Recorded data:
■ ■ ■

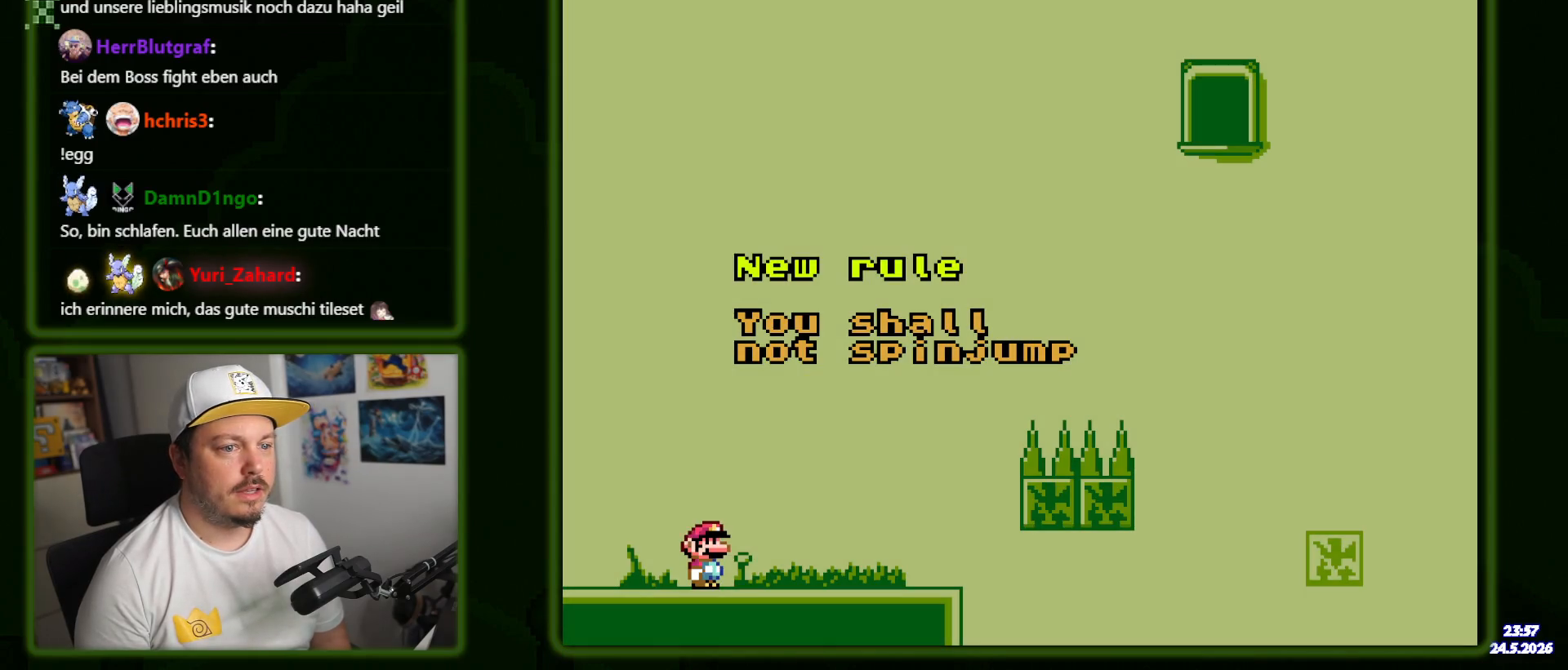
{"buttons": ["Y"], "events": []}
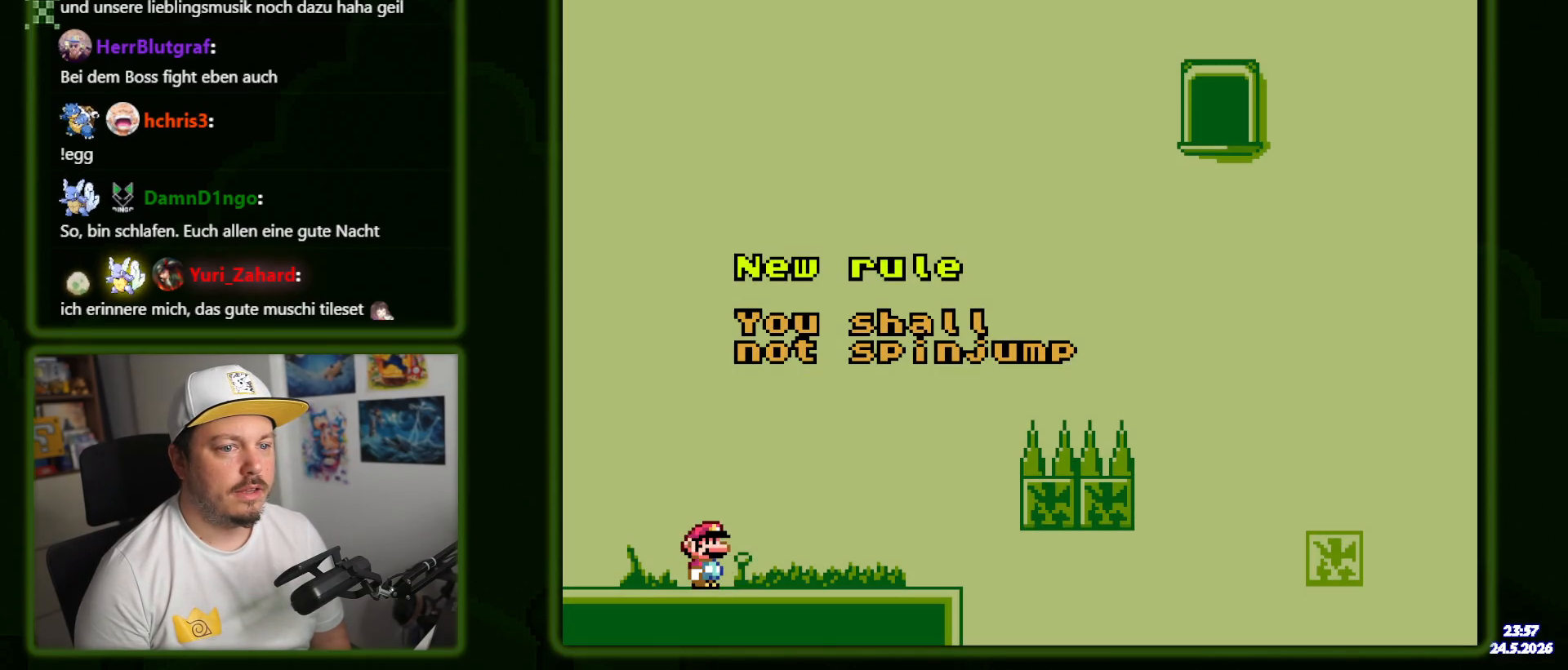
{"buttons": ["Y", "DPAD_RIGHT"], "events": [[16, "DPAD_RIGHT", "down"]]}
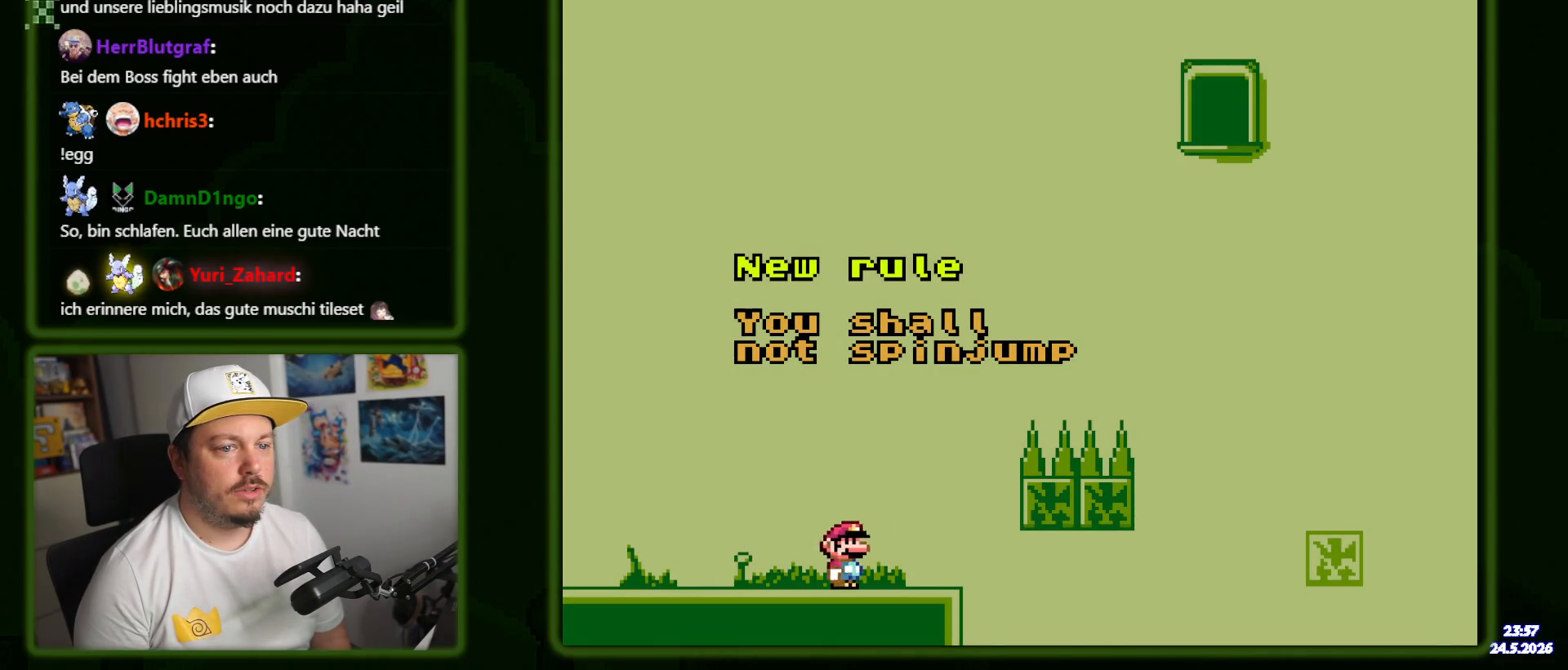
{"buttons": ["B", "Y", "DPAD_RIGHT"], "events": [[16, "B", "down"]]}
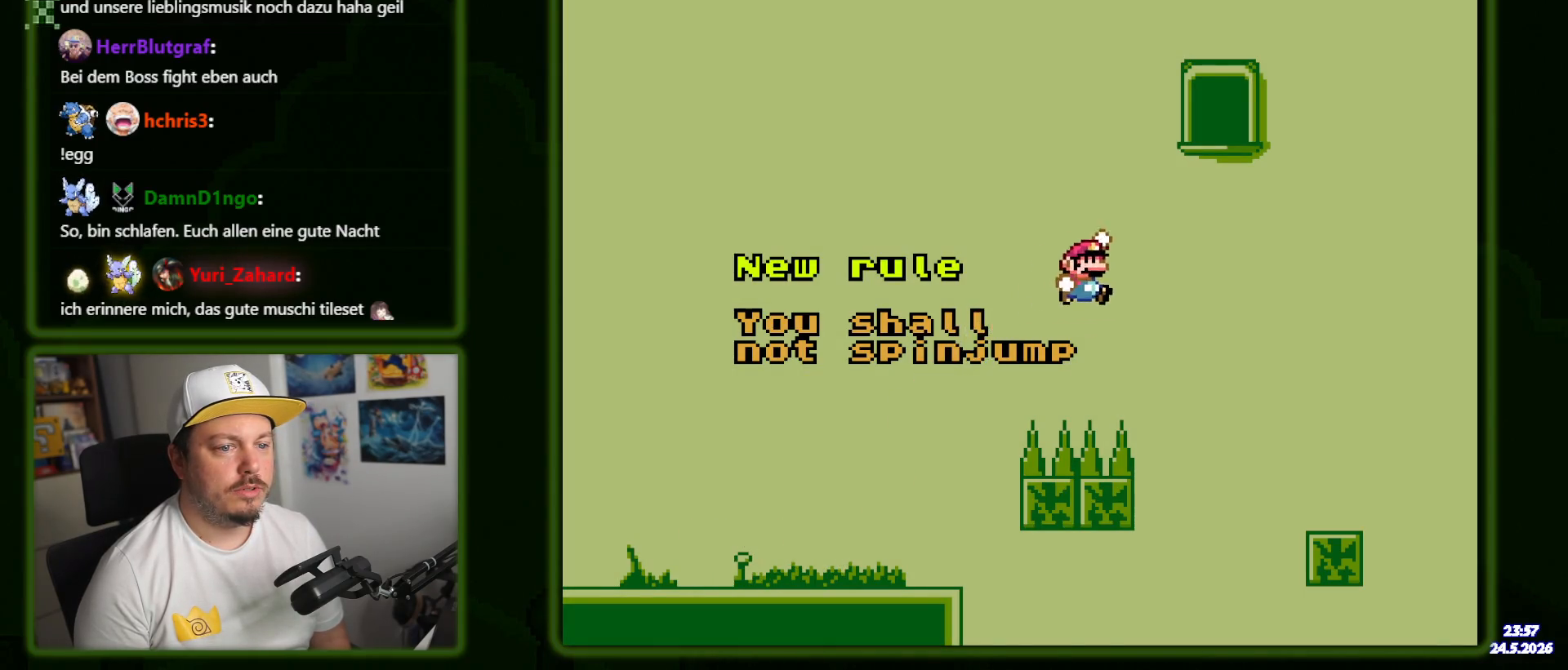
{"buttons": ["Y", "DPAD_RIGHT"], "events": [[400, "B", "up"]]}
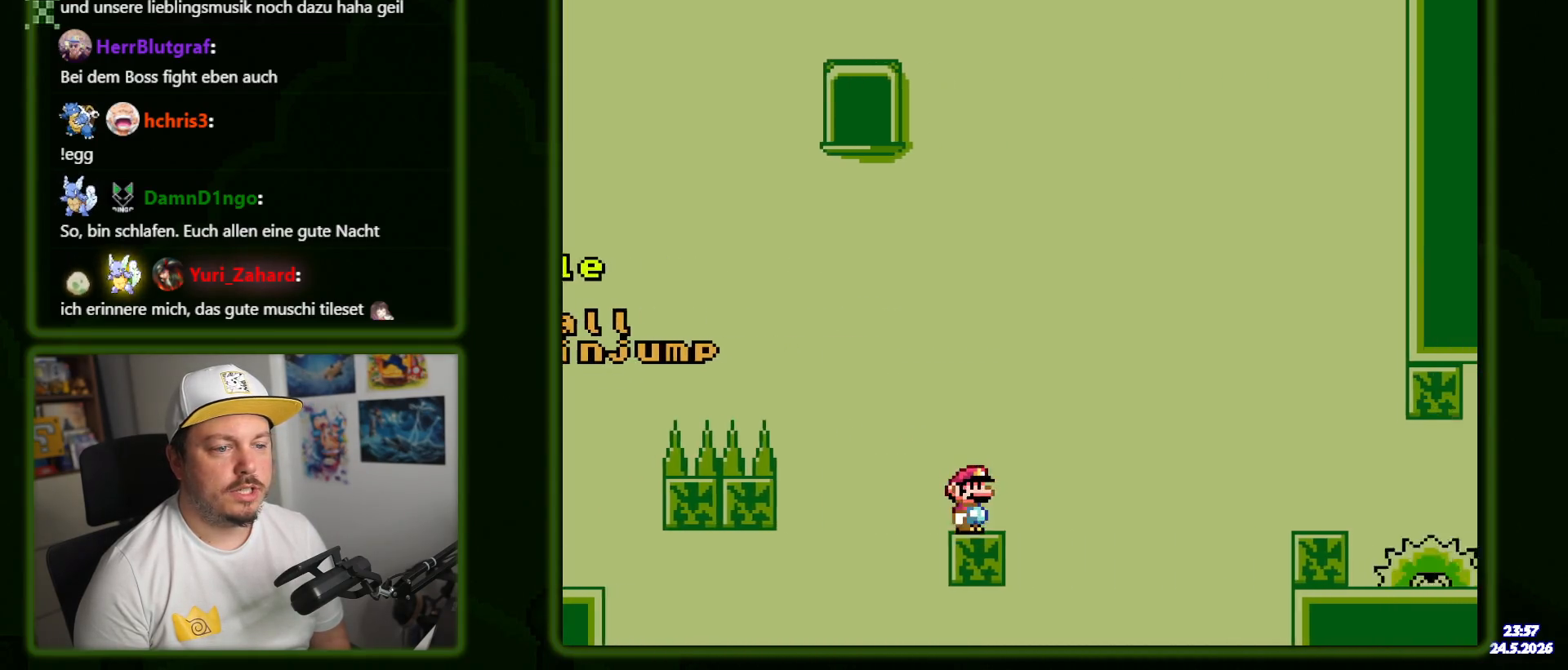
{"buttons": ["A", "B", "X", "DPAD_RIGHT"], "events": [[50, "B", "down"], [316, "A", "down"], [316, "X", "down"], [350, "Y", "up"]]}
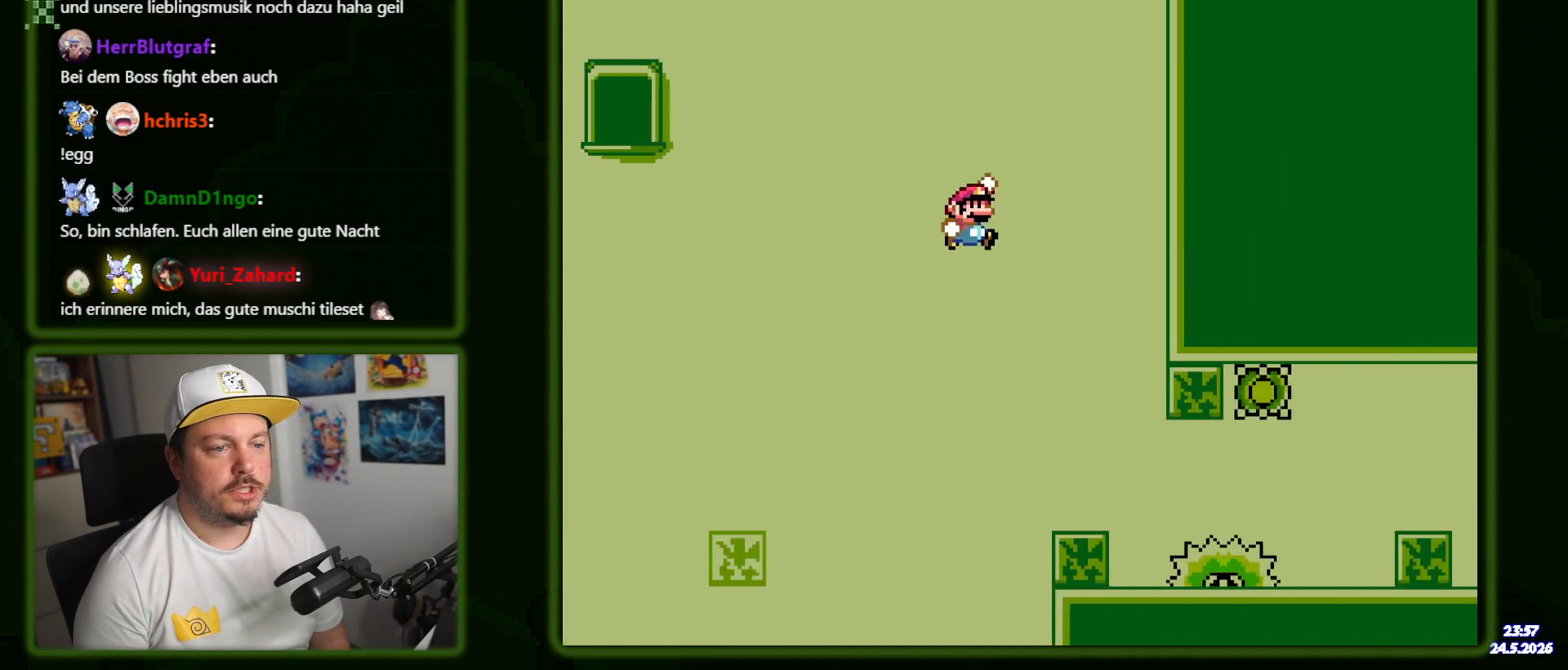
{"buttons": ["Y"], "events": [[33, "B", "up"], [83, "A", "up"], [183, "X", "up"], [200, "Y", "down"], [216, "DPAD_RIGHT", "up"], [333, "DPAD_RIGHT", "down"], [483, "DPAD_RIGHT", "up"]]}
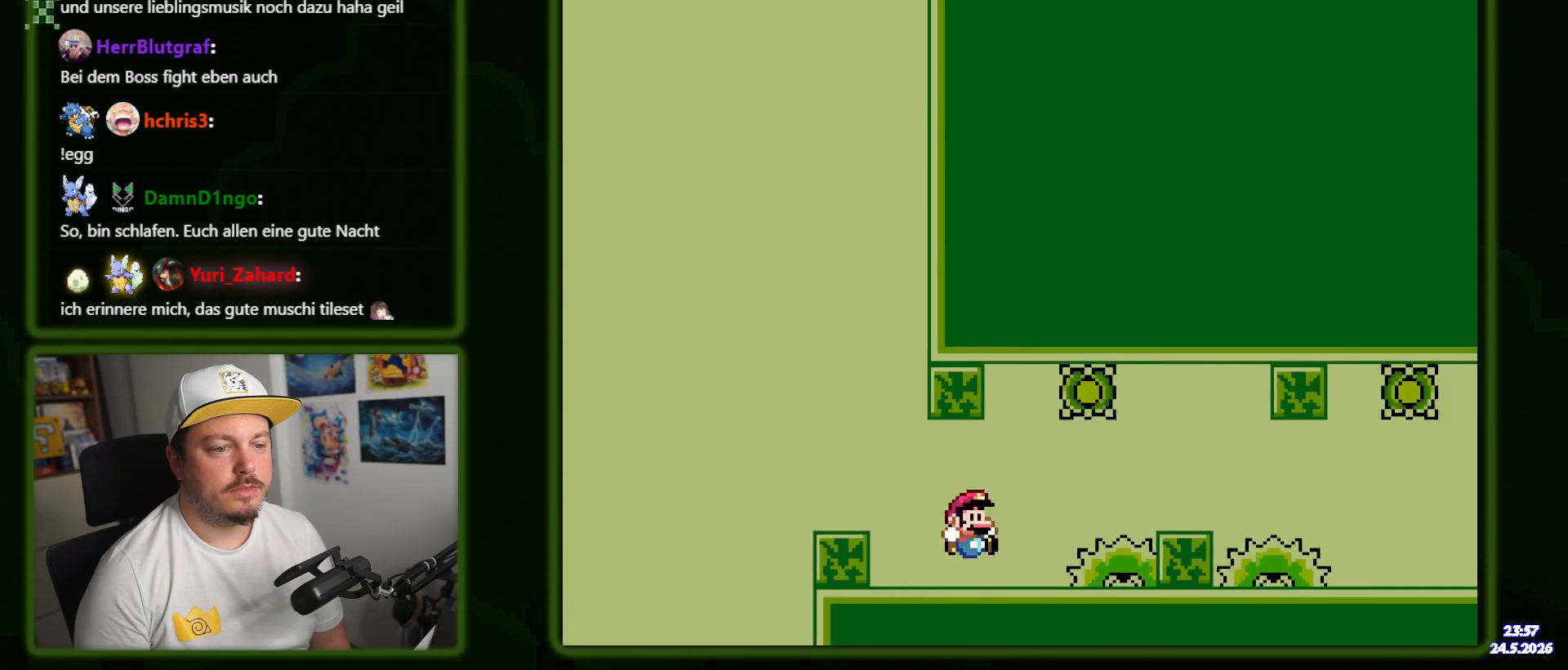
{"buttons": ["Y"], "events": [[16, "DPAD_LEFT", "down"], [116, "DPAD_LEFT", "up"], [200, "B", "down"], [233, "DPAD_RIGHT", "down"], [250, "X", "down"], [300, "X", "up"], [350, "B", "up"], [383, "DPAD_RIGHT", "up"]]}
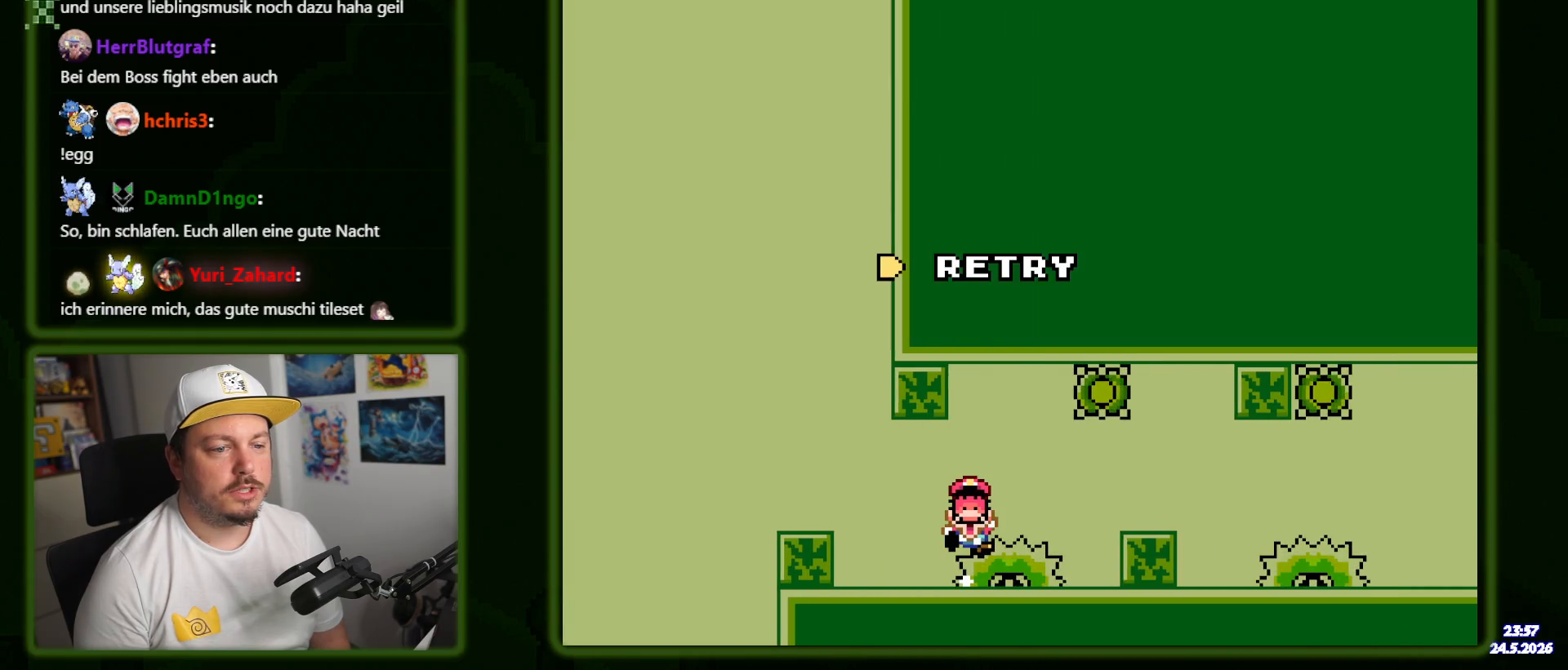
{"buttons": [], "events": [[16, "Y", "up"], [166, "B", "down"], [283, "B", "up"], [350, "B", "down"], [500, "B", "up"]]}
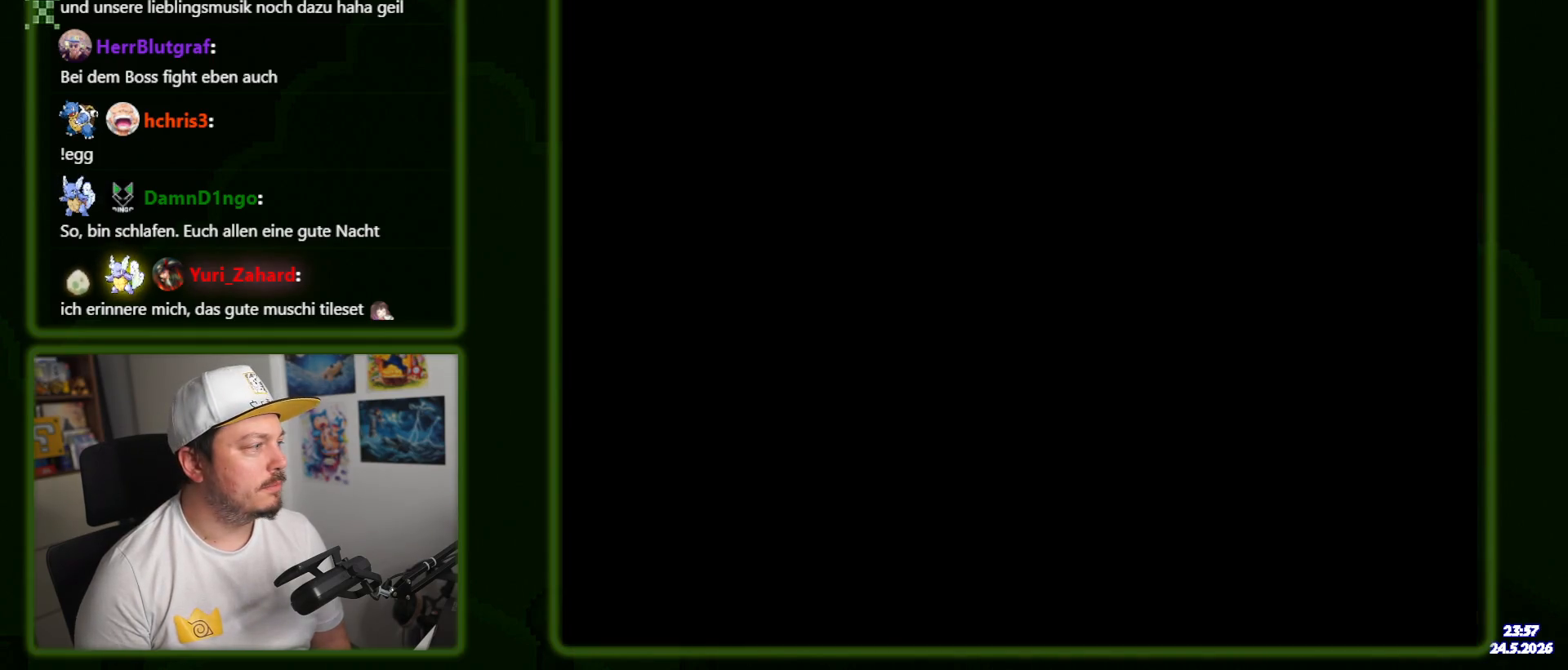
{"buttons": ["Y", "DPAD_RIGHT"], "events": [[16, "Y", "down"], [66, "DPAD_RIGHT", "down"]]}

■ ■ ■

* [What you are asked to do]
Your output must match the records word for word, apart from the images, which are left out.

* [Written response]
{"buttons": ["Y"], "events": []}
{"buttons": ["Y", "DPAD_RIGHT"], "events": [[16, "DPAD_RIGHT", "down"]]}
{"buttons": ["B", "Y", "DPAD_RIGHT"], "events": [[16, "B", "down"]]}
{"buttons": ["Y", "DPAD_RIGHT"], "events": [[400, "B", "up"]]}
{"buttons": ["A", "B", "X", "DPAD_RIGHT"], "events": [[50, "B", "down"], [316, "A", "down"], [316, "X", "down"], [350, "Y", "up"]]}
{"buttons": ["Y"], "events": [[33, "B", "up"], [83, "A", "up"], [183, "X", "up"], [200, "Y", "down"], [216, "DPAD_RIGHT", "up"], [333, "DPAD_RIGHT", "down"], [483, "DPAD_RIGHT", "up"]]}
{"buttons": ["Y"], "events": [[16, "DPAD_LEFT", "down"], [116, "DPAD_LEFT", "up"], [200, "B", "down"], [233, "DPAD_RIGHT", "down"], [250, "X", "down"], [300, "X", "up"], [350, "B", "up"], [383, "DPAD_RIGHT", "up"]]}
{"buttons": [], "events": [[16, "Y", "up"], [166, "B", "down"], [283, "B", "up"], [350, "B", "down"], [500, "B", "up"]]}
{"buttons": ["Y", "DPAD_RIGHT"], "events": [[16, "Y", "down"], [66, "DPAD_RIGHT", "down"]]}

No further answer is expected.